• [Task to carry out] Your task is to restate word for word the line containing "Could you name" and each line that follows it in the listing, and only those.

──────── Supplied data ────────

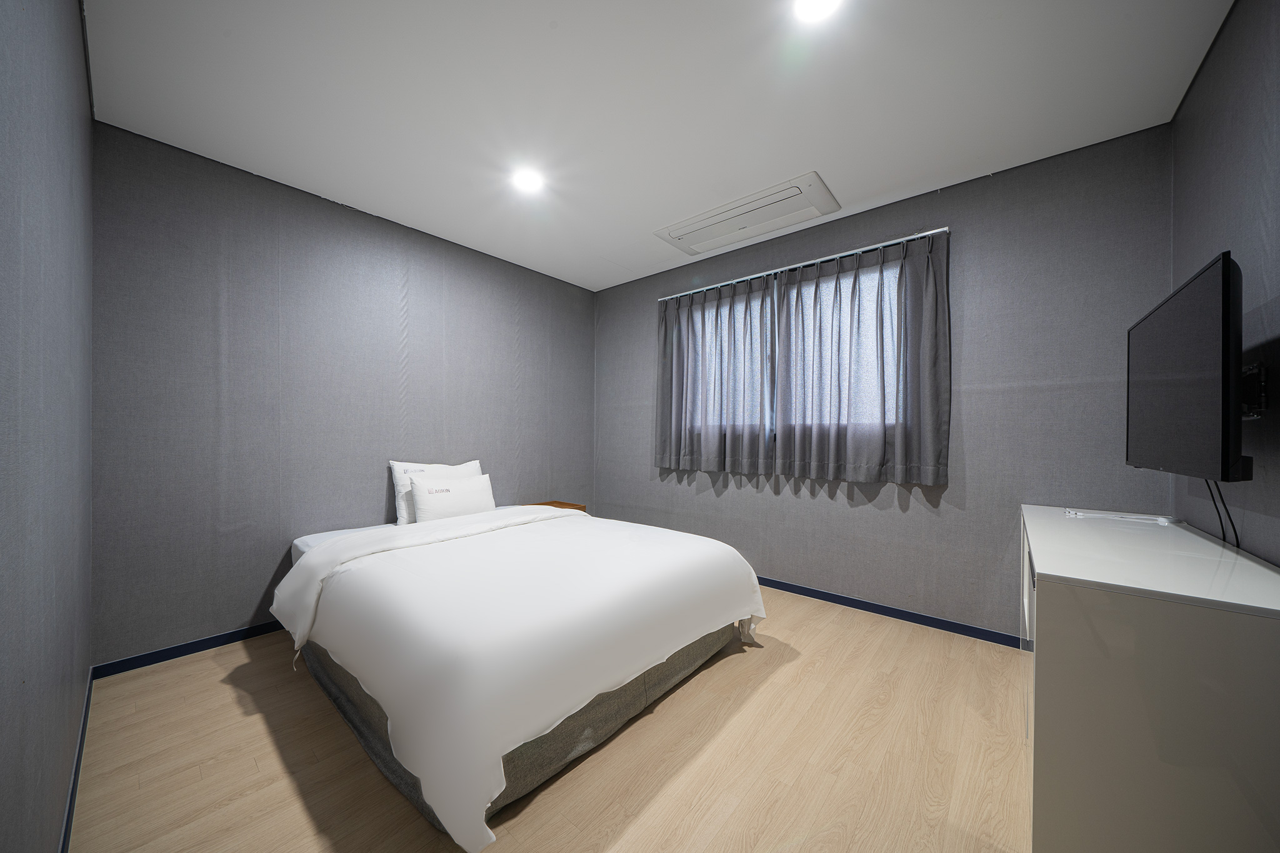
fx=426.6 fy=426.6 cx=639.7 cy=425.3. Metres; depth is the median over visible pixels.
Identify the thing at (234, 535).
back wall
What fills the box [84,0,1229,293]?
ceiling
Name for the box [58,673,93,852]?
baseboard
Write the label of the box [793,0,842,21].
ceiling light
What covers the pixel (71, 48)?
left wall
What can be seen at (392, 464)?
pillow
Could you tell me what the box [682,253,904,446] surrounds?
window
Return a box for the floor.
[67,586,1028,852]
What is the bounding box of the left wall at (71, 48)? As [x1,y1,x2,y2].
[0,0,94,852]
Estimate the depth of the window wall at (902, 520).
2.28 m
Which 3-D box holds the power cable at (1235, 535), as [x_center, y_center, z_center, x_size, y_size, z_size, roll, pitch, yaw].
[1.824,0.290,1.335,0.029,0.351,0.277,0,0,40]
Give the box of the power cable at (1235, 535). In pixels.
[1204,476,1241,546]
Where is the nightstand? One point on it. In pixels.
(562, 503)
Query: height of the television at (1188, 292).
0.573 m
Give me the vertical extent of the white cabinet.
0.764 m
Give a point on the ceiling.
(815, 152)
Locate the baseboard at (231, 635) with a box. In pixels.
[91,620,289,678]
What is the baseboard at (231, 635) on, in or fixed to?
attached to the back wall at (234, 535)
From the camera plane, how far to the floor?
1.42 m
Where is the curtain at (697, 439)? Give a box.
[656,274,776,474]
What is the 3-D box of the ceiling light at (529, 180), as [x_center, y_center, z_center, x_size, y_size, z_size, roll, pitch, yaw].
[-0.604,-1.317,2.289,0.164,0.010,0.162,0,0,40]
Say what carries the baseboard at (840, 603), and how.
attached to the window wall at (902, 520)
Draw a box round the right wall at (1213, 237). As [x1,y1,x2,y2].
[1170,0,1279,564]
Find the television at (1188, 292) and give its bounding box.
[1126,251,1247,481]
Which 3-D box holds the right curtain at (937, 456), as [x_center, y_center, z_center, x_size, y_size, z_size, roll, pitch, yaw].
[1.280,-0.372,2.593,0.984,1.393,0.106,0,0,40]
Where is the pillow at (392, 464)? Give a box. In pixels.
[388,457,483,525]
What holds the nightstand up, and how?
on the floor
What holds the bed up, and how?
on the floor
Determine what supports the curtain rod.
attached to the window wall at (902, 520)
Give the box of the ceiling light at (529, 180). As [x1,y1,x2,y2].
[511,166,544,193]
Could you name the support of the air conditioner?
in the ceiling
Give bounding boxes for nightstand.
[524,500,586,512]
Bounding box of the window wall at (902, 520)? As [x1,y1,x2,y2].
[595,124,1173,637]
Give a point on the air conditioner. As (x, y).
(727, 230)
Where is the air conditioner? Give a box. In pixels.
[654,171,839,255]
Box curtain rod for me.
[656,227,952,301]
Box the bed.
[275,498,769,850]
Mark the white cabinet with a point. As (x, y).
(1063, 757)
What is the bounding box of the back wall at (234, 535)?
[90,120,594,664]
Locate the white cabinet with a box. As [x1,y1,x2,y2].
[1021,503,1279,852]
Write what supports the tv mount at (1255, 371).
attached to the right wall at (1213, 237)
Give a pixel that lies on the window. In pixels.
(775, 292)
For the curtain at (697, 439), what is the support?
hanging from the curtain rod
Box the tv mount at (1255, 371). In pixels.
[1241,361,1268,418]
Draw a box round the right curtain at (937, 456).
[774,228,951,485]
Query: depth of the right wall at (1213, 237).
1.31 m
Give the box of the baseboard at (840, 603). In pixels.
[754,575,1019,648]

────────

• [Answer space]
Could you name the support of the air conditioner?
in the ceiling
Give bounding boxes for nightstand.
[524,500,586,512]
Bounding box of the window wall at (902, 520)? As [x1,y1,x2,y2].
[595,124,1173,637]
Give a point on the air conditioner. As (x, y).
(727, 230)
Where is the air conditioner? Give a box. In pixels.
[654,171,839,255]
Box curtain rod for me.
[656,227,952,301]
Box the bed.
[275,498,769,850]
Mark the white cabinet with a point. As (x, y).
(1063, 757)
What is the bounding box of the back wall at (234, 535)?
[90,120,594,664]
Locate the white cabinet with a box. As [x1,y1,x2,y2].
[1021,503,1279,852]
Write what supports the tv mount at (1255, 371).
attached to the right wall at (1213, 237)
Give a pixel that lies on the window. In pixels.
(775, 292)
For the curtain at (697, 439), what is the support?
hanging from the curtain rod
Box the tv mount at (1255, 371). In pixels.
[1241,361,1268,418]
Draw a box round the right curtain at (937, 456).
[774,228,951,485]
Query: depth of the right wall at (1213, 237).
1.31 m
Give the box of the baseboard at (840, 603). In pixels.
[754,575,1019,648]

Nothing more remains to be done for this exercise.